Ahmed Ouyahia n’est décidément pas au bout de ses peines : ce n’est plus seulement du côté du ministre des Finances, poste qui fait prendre des airs de supériorité intellectuelle à ceux qui l’occupent, qu’il doit se garder, mais aussi du ministre des Affaires étrangères, Abdelaziz Belkhadem, maintenant que le FLN s’est mis en règle avec la justice, s’il lui reste beaucoup à faire pour désarmer sa dernière dissension et se remettre à parler d’une seule voix, comme le RND. Pour une raison facile à appréhender : un FLN qu’aucune menace d’implosion ne tient plus en respect, qui continue de détenir la majorité à l’Assemblée, mais qui pourtant ne tente rien pour récupérer son dû, qui n’entreprend rien pour déstabiliser les institutions et notamment l’équipe gouvernementale, cet FLN tout simplement n’existe pas, pas même en théorie. Un seul adversaire est capable de lui faire ravaler ses ambitions hégémoniques aussi longtemps que ça lui chante, c’est lui-même. Tout autre que lui doit se soumettre ou se démettre. Sauf, évidemment, le président de la République, auquel il doit obéissance, pour des raisons qui ont quelque chose à voir avec l’intérêt supérieur de la nation. Quant au chef du gouvernement, de surcroît chef de file d’un parti minoritaire, il n’a qu’à bien se tenir, lui qui usurpe une fonction revenant de droit au FLN.

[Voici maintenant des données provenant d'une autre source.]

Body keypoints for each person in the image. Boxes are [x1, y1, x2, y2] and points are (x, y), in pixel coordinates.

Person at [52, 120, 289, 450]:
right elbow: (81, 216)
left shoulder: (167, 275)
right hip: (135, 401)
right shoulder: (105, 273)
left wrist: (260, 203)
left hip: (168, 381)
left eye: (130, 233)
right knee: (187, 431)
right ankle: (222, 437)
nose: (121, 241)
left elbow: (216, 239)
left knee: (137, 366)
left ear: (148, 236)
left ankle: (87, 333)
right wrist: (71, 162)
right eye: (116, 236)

Ceux qui ont parié sur son incapacité à organiser son congrès de réconciliation en sont maintenant pour leurs frais. Le vieil homme conserve de la vigueur dans les membres et de l’ambition hégémonique — ne vous en déplaise — à en revendre. Il compte bien reconquérir ce qu’il a perdu pour avoir cru depuis les victoires de 2002, portées, à tort bien sûr, au crédit du secrétaire général de l’époque, qu’il pouvait s’identifier de nouveau au système en entier, comme dans le passé, en choisissant lui-même le président de la République.

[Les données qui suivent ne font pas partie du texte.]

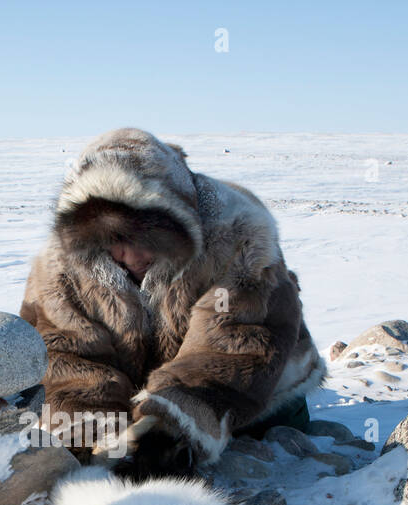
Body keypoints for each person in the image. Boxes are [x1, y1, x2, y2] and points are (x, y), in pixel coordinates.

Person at [19, 127, 325, 481]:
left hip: (255, 390)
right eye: (113, 240)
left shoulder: (237, 236)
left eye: (148, 238)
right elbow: (65, 356)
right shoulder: (60, 265)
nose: (132, 257)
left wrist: (166, 429)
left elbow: (236, 348)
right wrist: (88, 434)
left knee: (269, 434)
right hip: (135, 387)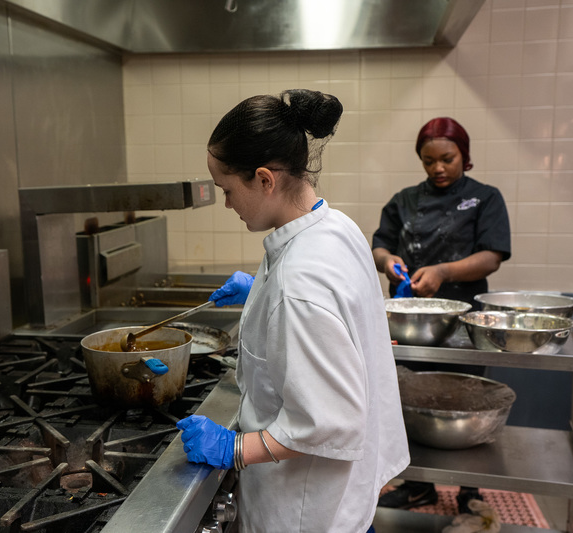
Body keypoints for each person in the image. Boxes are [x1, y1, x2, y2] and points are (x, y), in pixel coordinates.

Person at [174, 89, 410, 533]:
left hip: (309, 512)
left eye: (228, 190)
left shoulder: (300, 285)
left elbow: (327, 423)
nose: (228, 204)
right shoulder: (334, 224)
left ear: (265, 180)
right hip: (345, 496)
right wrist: (259, 290)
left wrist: (234, 448)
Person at [371, 117, 511, 514]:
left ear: (464, 156)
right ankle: (419, 486)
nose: (438, 168)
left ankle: (471, 491)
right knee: (412, 402)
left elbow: (492, 256)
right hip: (411, 324)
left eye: (447, 159)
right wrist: (389, 261)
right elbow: (380, 244)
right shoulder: (405, 200)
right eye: (428, 160)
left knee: (467, 405)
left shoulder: (485, 198)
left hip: (463, 324)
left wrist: (445, 271)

A. Belkhadem, aussi bien d’ailleurs que d’autres ténors du parti ont dû comprendre, au cours de ces mois consacrés à traiter la division engendrée par l’élection présidentielle, que cela revient en fait à mettre la charrue devant les bœufs que de vouloir ramener en premier lieu l’entente avant d’aller au congrès pour y célébrer avec éclat l’union restaurée. Il fallait s’y prendre tout autrement : témoigner de l’hostilité envers l’usurpateur avant même le jour des retrouvailles, dont il était à craindre qu’elles ne se déroulent pas sans quelques remous, pour bien montrer que l’unité se forge dans l’action, qu’elle est au bout de l’élan tendant à faire recouvrer la jouissance de l’ensemble de ses droits. Rien, en effet, n’est plus mobilisant, et donc plus propice à la réunification, qu’une attitude offensive envers le camp à qui ont bénéficié les querelles intestines, recette universellement éprouvée.

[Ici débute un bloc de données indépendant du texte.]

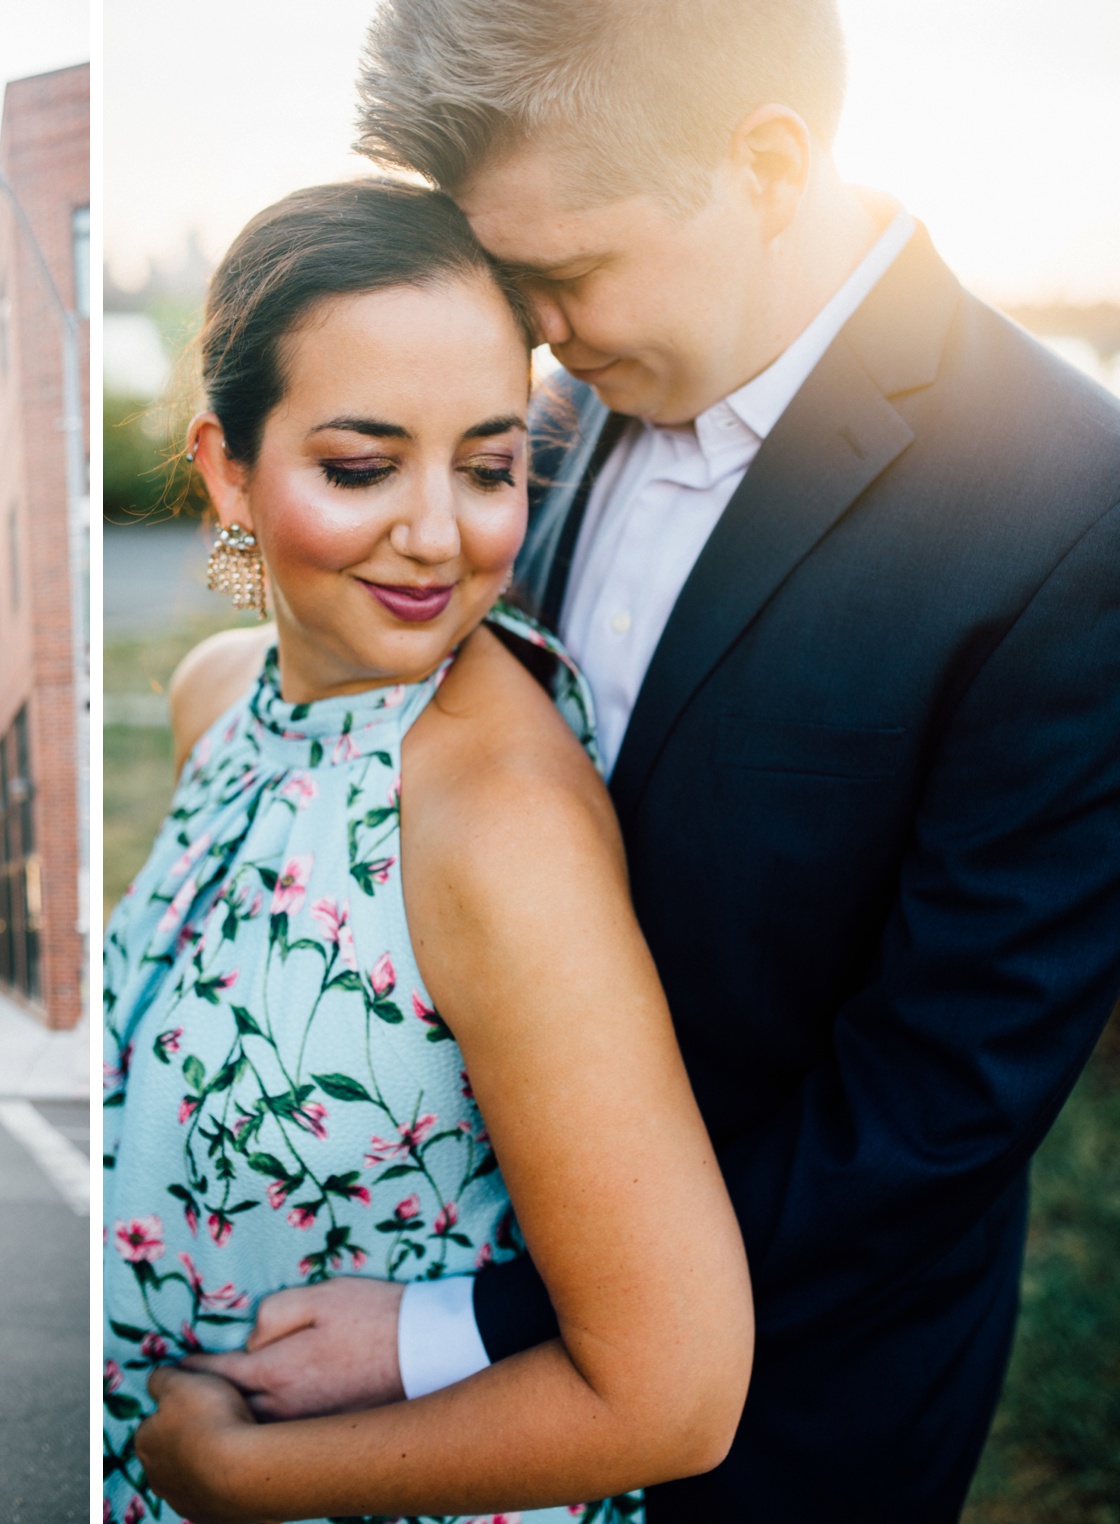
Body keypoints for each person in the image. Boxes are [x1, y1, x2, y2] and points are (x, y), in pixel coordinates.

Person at [143, 2, 1120, 1520]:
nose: (535, 329)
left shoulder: (1070, 505)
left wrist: (475, 1328)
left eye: (565, 274)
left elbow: (943, 1103)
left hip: (784, 1400)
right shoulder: (574, 391)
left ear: (770, 164)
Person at [104, 178, 753, 1524]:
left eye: (488, 465)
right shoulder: (217, 699)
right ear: (229, 468)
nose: (439, 535)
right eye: (360, 467)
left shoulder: (495, 820)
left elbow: (675, 1394)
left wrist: (241, 1478)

Puisque guerre il y a, autant la mener à l’extérieur, contre le RND, qui ne se porte jamais aussi bien que le FLN est malade. Il ne faut donc pas tenir pour tout à fait absurdes les accusations portées par le chef du gouvernement contre on ne sait quels tenants de la rente qui seraient derrière les émeutes consécutives à l’augmentation des carburants. Bien entendu, le FLN n’avait pas grand-chose à faire pour que ça échauffe ici et là dans le pays, pour la bonne raison que le gouvernement a agi dans la circonstance en pyromane en décidant d’une augmentation qui avait été rejetée par les deux chambres du Parlement. Attendre un froid exceptionnel pour prendre cette mesure, en tournant la loi par-dessus le marché, c’est prouver qu’on n’a besoin de personne pour se faire le plus grand tort.